持续观察任务，还是依旧的错误，观察Kafka的topic的offset后发现了大量的数据没有被消费，产生了严重的LAG。

从消费速率入手考虑，一定是算子的处理速度跟不上源端摄取数据的速度，一步一步堆叠往上，由于Flink的背压机制，导致源端摄取的速度变慢，最终导致Kafka Topic的Lag持续上涨。
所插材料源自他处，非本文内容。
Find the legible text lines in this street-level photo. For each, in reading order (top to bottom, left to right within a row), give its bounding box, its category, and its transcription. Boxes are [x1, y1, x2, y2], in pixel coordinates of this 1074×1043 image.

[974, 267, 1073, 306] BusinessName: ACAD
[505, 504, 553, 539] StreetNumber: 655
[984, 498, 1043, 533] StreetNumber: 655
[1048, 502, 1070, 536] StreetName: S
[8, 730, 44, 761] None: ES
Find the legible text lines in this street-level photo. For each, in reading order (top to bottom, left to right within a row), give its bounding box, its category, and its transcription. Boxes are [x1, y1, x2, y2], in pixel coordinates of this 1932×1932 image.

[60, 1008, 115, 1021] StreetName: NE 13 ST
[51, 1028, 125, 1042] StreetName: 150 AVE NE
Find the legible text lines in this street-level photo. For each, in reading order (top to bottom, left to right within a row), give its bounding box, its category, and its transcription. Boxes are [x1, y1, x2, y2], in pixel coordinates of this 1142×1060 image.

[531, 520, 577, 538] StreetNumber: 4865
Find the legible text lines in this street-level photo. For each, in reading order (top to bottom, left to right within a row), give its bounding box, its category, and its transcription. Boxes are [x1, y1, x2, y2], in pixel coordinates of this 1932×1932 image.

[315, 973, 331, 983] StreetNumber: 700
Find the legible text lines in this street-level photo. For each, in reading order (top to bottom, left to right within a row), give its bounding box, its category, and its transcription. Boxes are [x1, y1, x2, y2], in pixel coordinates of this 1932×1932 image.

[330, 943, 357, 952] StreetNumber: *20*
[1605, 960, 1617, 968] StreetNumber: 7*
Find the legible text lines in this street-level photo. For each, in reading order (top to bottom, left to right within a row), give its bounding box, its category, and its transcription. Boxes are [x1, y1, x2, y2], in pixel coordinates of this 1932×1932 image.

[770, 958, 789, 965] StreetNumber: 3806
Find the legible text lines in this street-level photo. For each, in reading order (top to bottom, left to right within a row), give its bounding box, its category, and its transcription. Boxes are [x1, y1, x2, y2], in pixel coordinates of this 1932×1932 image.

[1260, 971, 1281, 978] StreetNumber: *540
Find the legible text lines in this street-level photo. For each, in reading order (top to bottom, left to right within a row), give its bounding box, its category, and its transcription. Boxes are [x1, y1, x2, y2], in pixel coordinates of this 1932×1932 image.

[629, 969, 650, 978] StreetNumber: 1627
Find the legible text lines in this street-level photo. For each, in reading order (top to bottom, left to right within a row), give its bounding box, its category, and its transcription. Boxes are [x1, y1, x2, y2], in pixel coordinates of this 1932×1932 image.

**从普遍可以思考到的优化方向考虑，增大Flink每个算子的并行度一定可以提高处理速度，从而使得消费速度提高，从而减少数据积压。**于是提高了任务的并行度，设置每个算子默认的并行度为3，速度确实提高了，可是不出意外的话，还是出了意外，观察了一会儿过后，发现数据积压的现象并没有得到解决。

为什么？

夜已经很晚了，我盯着Flink的WebUI看着那几个红色的HIGH陷入了沉思，为什么？我不理解。


### 检查点失败

通过思考Flink消费Kafka实现Exactly-Once的原理的时候想到，为了确保exactly-once一致性语义，flink会有两阶段提交，会在检查点创建的时候提交Kafka的offset，如果任务失败，也可以从最近的检查点恢复，从而不会丢失数据。难道是Flink的检查点并没有成功创建，从而没有提交offset？

**果然！**

在Flink的WebUI上我发现了：

![failed checkpoints](./flink-checkpoints/failed_checkpoints.png)

**检查点如期开始，只是都失败了。**

1、难道是该任务没有设置CHK？ 

2、难道是没有设置CHK目录？

经检查发现，上述两点都不满足，代码设置了开启检查点，并且flink-conf.yml文件中也设置了检查点目录。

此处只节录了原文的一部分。